Вечером нам пытались выбить мотоциклом входную дверь, но попытка не увенчалась успехом. Утром нас разбудили выстрелом из двух стволов. Девушки мои быстренько скатились под кровати. Все было засыпано стеклами. Стрелявший человек склонился в комнату с лучезарной улыбкой и букетиком полевых цветов, и снова был вырублен чугунной сковородкой. Мы в спешке покинули гостеприимное Бызово огородами.

Часть вторая

У моего друга жена легкомысленно относилась к головным уборам зимой и заболела менингитом. Пока болела, посмотрела фильм «Шоугерлс», и так он ее поразил, что она уехала работать стриптизершей на Ближний Восток, кажется, в Бейрут. Может, у нее и нет особой фигуры и пышных форм, но зато белые волосы. Через некоторое время мы с моим секретарем возвращались из командировки – ездили в Москву на Рождественские чтения. Нам почему-то попался штабной вагон. Секретарь мой имел особенность: выпив банку крепкого пива, он тут же превращался в безумца. И вечером он очень хотел стать безумцем, но мне удалось уложить его спать. Напротив нас в купе ехала миловидная девушка по имени Елена. Она не училась и не работала в столице, «просто возвращалась». Ну и ладно.

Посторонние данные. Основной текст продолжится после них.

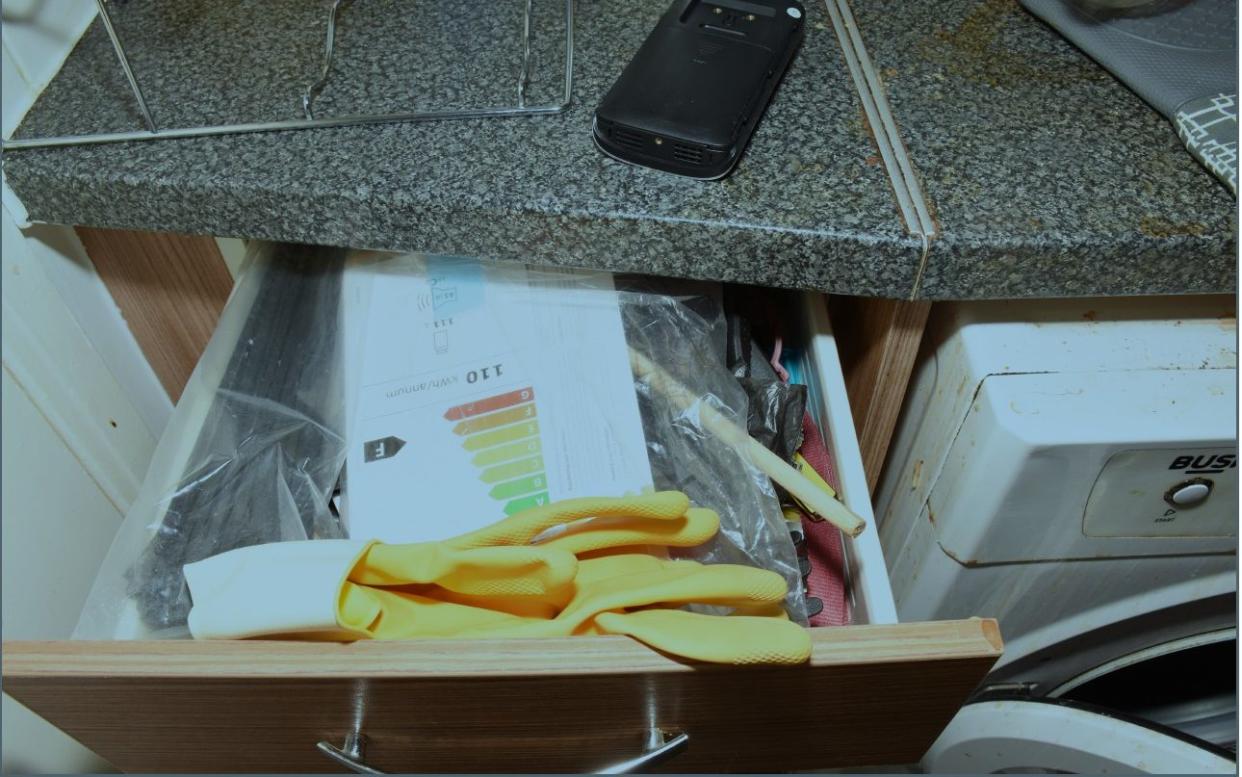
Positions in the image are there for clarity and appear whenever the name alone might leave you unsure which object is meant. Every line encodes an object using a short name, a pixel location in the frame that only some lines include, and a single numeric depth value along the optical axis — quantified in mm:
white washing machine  548
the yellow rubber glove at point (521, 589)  460
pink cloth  614
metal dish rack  609
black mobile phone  564
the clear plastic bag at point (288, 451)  553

Утром я застал своего секретаря уже похмелившимся и втыкающим перочинный нож в настенную подушку как раз над спящей Леной. Я дал ему еще, и он улегся спать. Лена сделала вид, что ничего не произошло. Мы разговорились. Выяснилось, что Лена родом из деревни Бызово. Я вспомнил нашу чудесную летнюю фольклорную практику, мы поболтали. А еще через полгода, возвращаясь поздно вечером из типографии, встретил пару девушек: менингитную жену-стриптизершу и Лену из московского поезда. Оказалось, что они напарницы. Работают стриптизершами, теперь уже в Берлине. Тут же под каким-то фонарем показывали мне фотографии из отелей и стрип-клубов. Я понял про девушек из Бызово. Они, как и все мы, ищут новые формы жизни.